We all know that schools are underfunded, housing is unaffordable, highways are snarled, the air is foul and water is getting harder and harder to come by. Police response times are too slow. The demand for mental health care and substance abuse treatment far outstrips supply.

Forgoing a tax cut wouldn’t, by itself, solve any of those problems. But willfully cutting state revenue won’t help, either.

If the point of a tax cut is to stimulate business activity, it’s hard to see that that’s even possible. If the idea is to put out the welcome mat for Fortune 500 companies or the next wave of tech entrepreneurs, the tax cut is pointless at best, discouraging at worst.

Big corporations worry at least as much about finding a healthy, educated workforce and robust public infrastructure as they do about small changes in an already minuscule tax rate. Digital nomads who give a lot of weight to taxes in their migration decisions are at least as likely to be drawn to no-income-tax states such as Wyoming and Nevada.

The best we can hope for, given the unchecked Republican super-majority in the Legislature, is that some additional tax measures, measures that will actually help those who need it, will be included in the final package. Ideas include an earned income tax credit, or an overly complex version of the EITC that Gov. Spencer Cox calls a grocery tax refund.

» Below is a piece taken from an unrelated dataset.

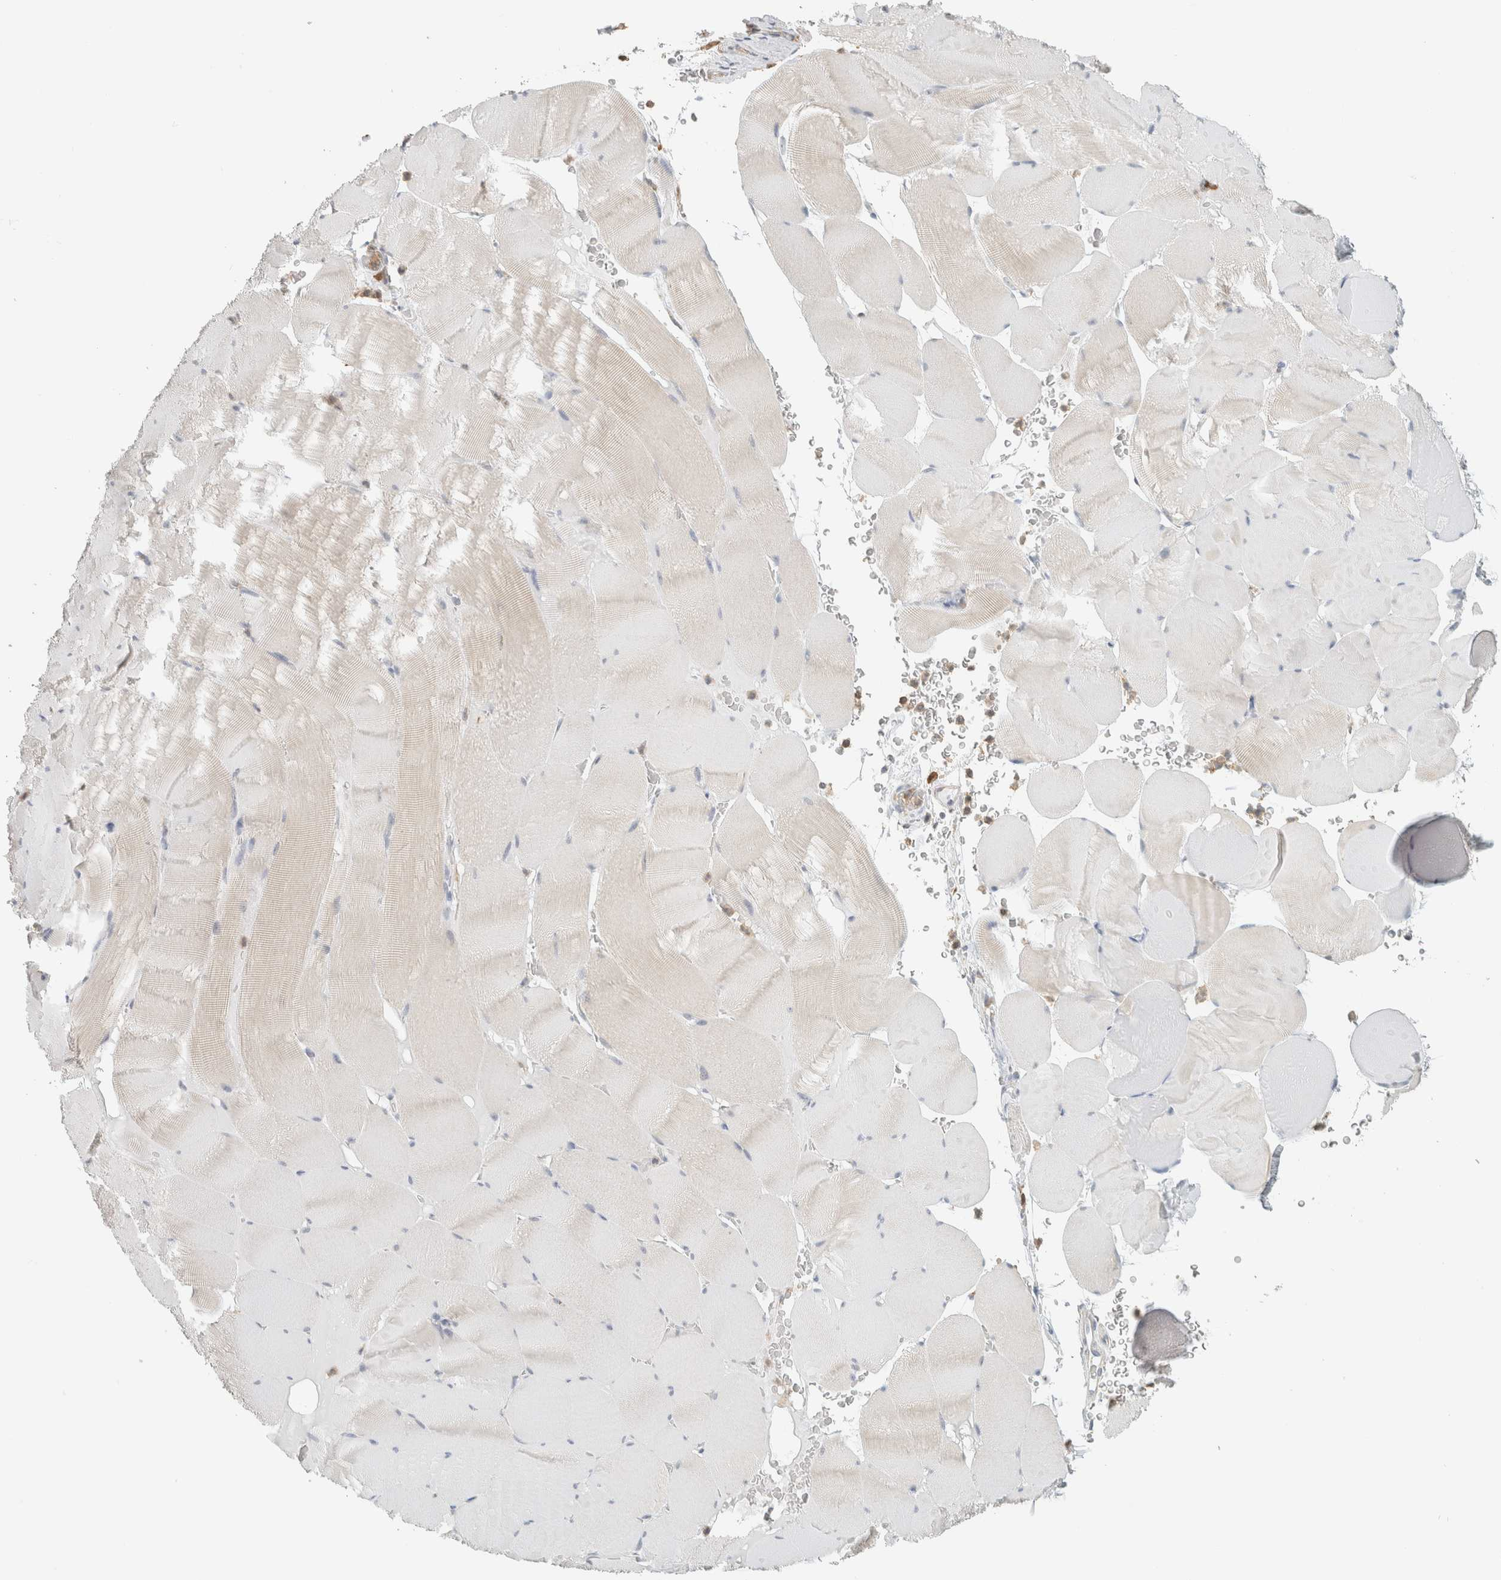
{"staining": {"intensity": "negative", "quantity": "none", "location": "none"}, "tissue": "skeletal muscle", "cell_type": "Myocytes", "image_type": "normal", "snomed": [{"axis": "morphology", "description": "Normal tissue, NOS"}, {"axis": "topography", "description": "Skeletal muscle"}], "caption": "DAB immunohistochemical staining of normal skeletal muscle demonstrates no significant positivity in myocytes. Brightfield microscopy of immunohistochemistry (IHC) stained with DAB (3,3'-diaminobenzidine) (brown) and hematoxylin (blue), captured at high magnification.", "gene": "CAPG", "patient": {"sex": "male", "age": 62}}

Better yet, remove the state sales tax on groceries altogether.

Voters can tell their lawmakers what they think about all of these ideas though the legislative website, le.utah.gov.

This year’s production of The Year of the Tax Cut — like bills that attack public lands, demean public education and cling to the use of fossil fuels — is not useful and intelligent lawmaking. It is all so much smoke and mirrors designed to fool Utah taxpayers into thinking someone has their back.

When, really, our backs are what lawmakers are laughing behind.